How coronavirus will change travel: Staying cleaner
Here’s another way coronavirus is changing your next vacation. Travelers are demanding that everything is squeaky clean, says Tim Kerin, who runs a luxury villa in Costa Rica. “The focus has to be on the guests’ peace of mind,” he says. “Health and safety first.”
At their villa, they’ve upped their housekeeping services since the pandemic. Kerin has a full-time housekeeper on staff to do laundry and wipe down the interiors of the home every day. That’s in addition to the daily cleaning service. Germaphobes will feel right at home.
On a broader scale, airlines have changed some of their boarding procedures to keep passengers safe. For example, Delta Air Lines is boarding just 10 passengers at a time to keep the risk of infection to a minimum. And airlines are keeping middle seats empty to maintain social distancing. That will continue for as long as load factors allow. Beyond that, it may be up to health officials to determine when passengers are too close.
Wayne Smith, a professor of hospitality and tourism at the College of Charleston, says technology will help maintain social distancing. “I expect that more automation will be introduced into the industry,” he says. “Things like self check-in or a concierge service via app. I also think you will see more automation in food service as well with ordering via an app or tablet.”
Things will be different, that’s for sure
Bottom line: Coronavirus will change your next vacation. You’ll pay less, you’ll have more flexibility than ever. And if you’re a germaphobe, there will never be a better time to travel. Everything will be shrink-wrapped and disinfected. And remember, if you run into trouble, we always have the resources to help right here.
But it’ll be worth it, says Thomas Swick, author of the book “The Joys of Travel.”
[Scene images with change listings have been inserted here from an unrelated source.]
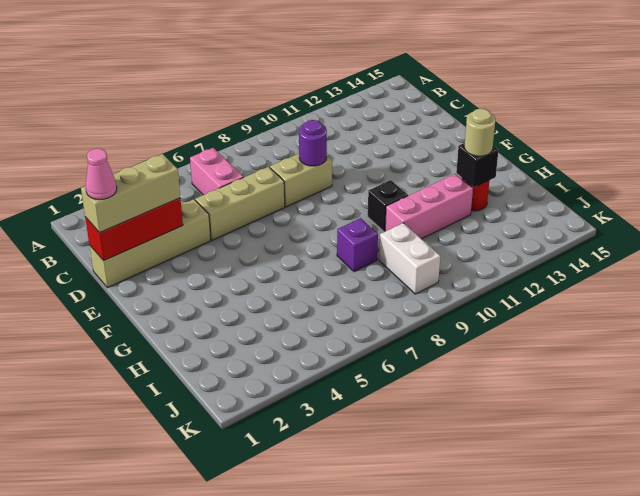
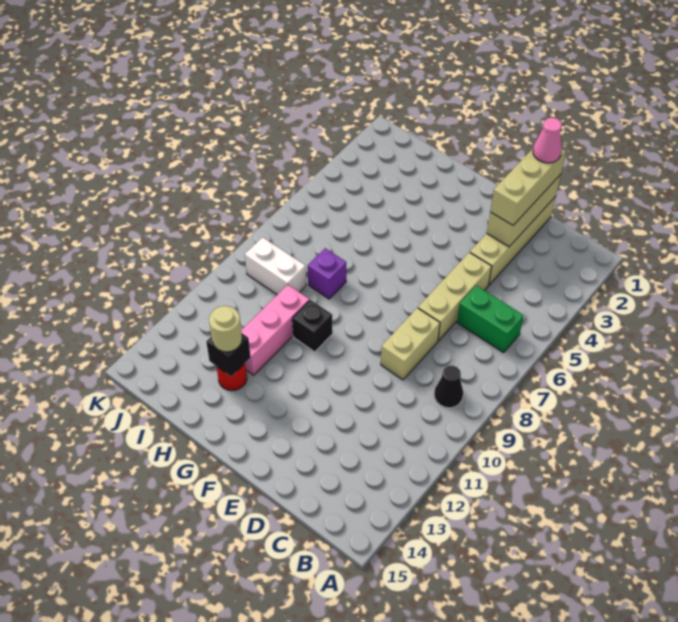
pink brick B6:C6 level 1 -> green brick B6:C6 level 1
none -> black cone B9 level 1
red brick D1:D3 level 2 -> tan brick D1:D3 level 2
purple round brick D9 level 2 -> none

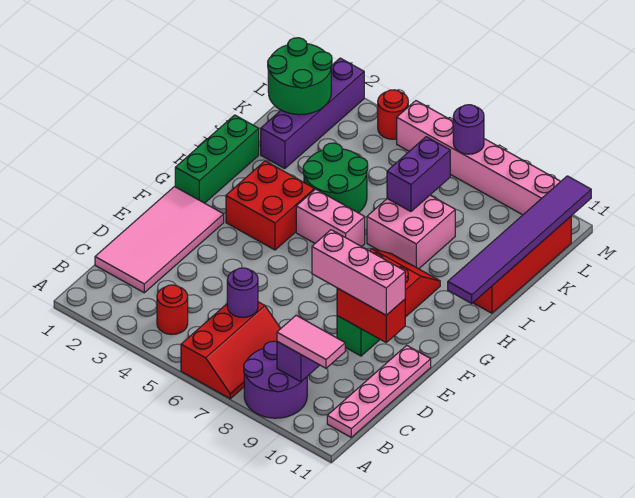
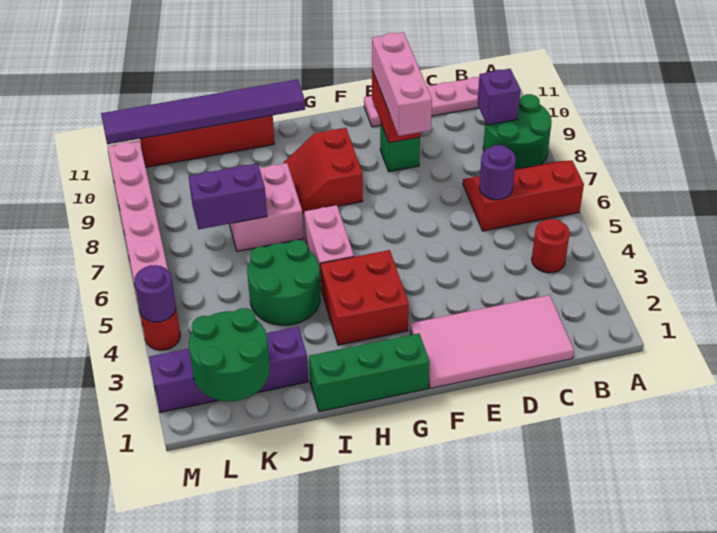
purple round brick A8:B9 level 1 -> green round brick A8:B9 level 1
pink tile B9:B10 level 3 -> none
purple round brick M7 level 2 -> purple round brick M4 level 2

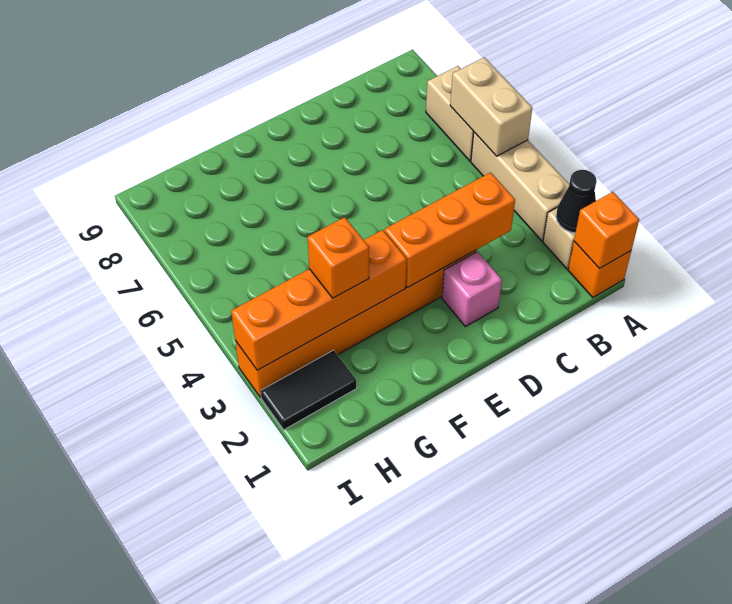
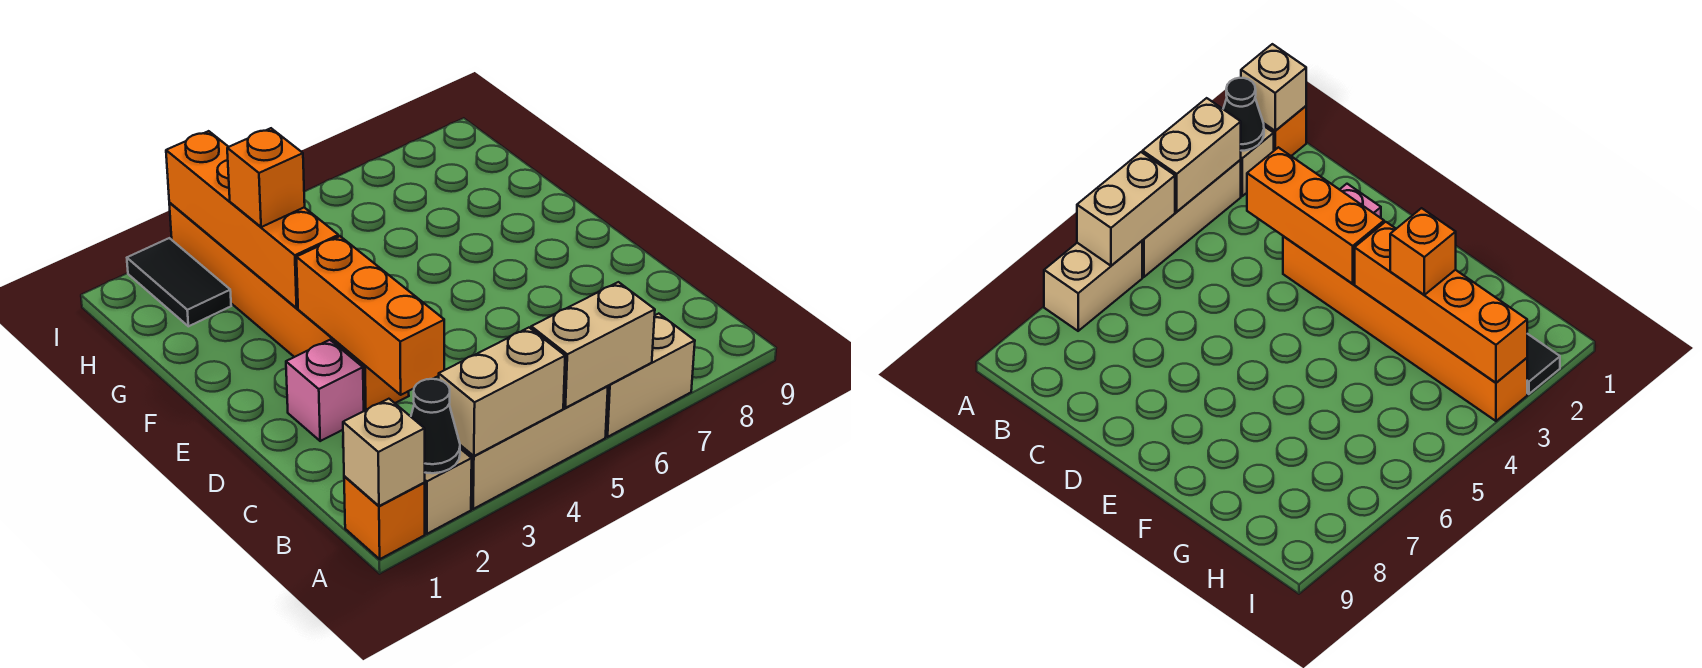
orange brick A1 level 2 -> tan brick A1 level 2
none -> tan brick A3:A4 level 2

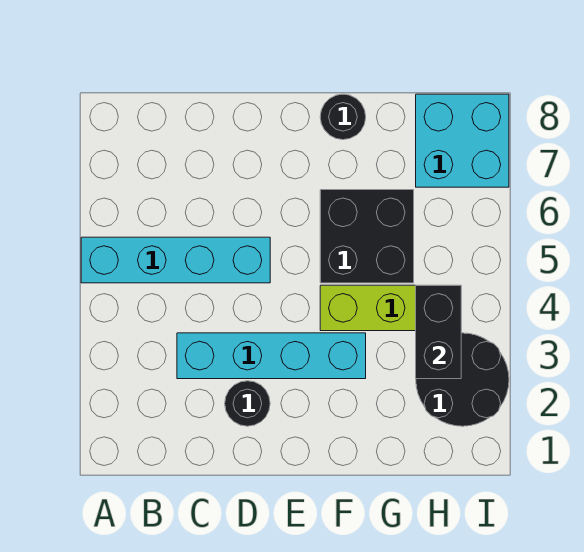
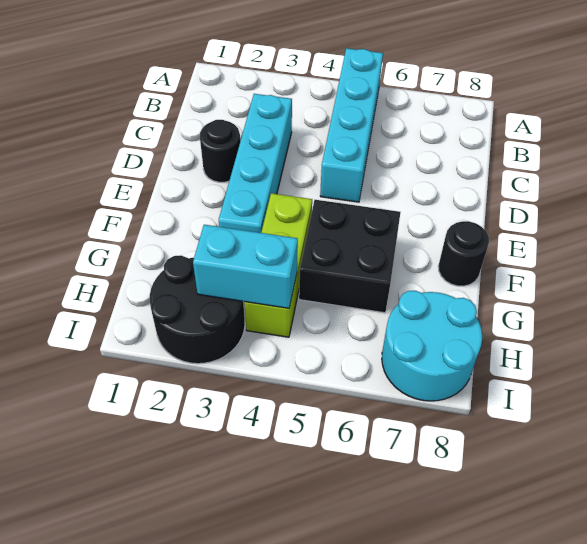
black brick H3:H4 level 2 -> cyan brick H3:H4 level 2
cyan brick H7:I8 level 1 -> cyan round brick H7:I8 level 1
“Cities that used to be packed with visitors will be more like themselves again,” he says. “Their residents, rather than resenting our presence, will be happy to see us. It will be rather idyllic, initially, save for the lingering fear of contagion and illness which will turn those first tourists into grand adventurers.”
Maybe that’s a change for the better.
Three things that coronavirus might change forever
The breakfast buffet
Hotels are going to have to seriously rethink the way they serve food, says Stephen Fofanoff, an innkeeper at Domaine Madeleine, a bed and breakfast in Port Angeles, Wash. “We’ve eliminated our common breakfast dining experience in favor of delivered in-room dining,” he says.
At least initially, most vacations will happen domestically. “After the lockdown is lifted, tourism will be more national and regional,” predicts Simone Semprini, CEO of TourScanner. “Countries will exit the crisis at different moments and the only thing they can do to avoid the virus entering the country again will be closing the national borders.”
Concerts and cramped seating
“Social distancing will be forever with us,” says Michael Sheridan, an assistant professor of tourism and hospitality management at Temple University. “Larger gatherings like festivals and concerts will not be at the forefront of many people’s travel plans until a vaccine or known antibodies are present to secure a safe travel experience for their entire family.” Also out: crammed seating on planes.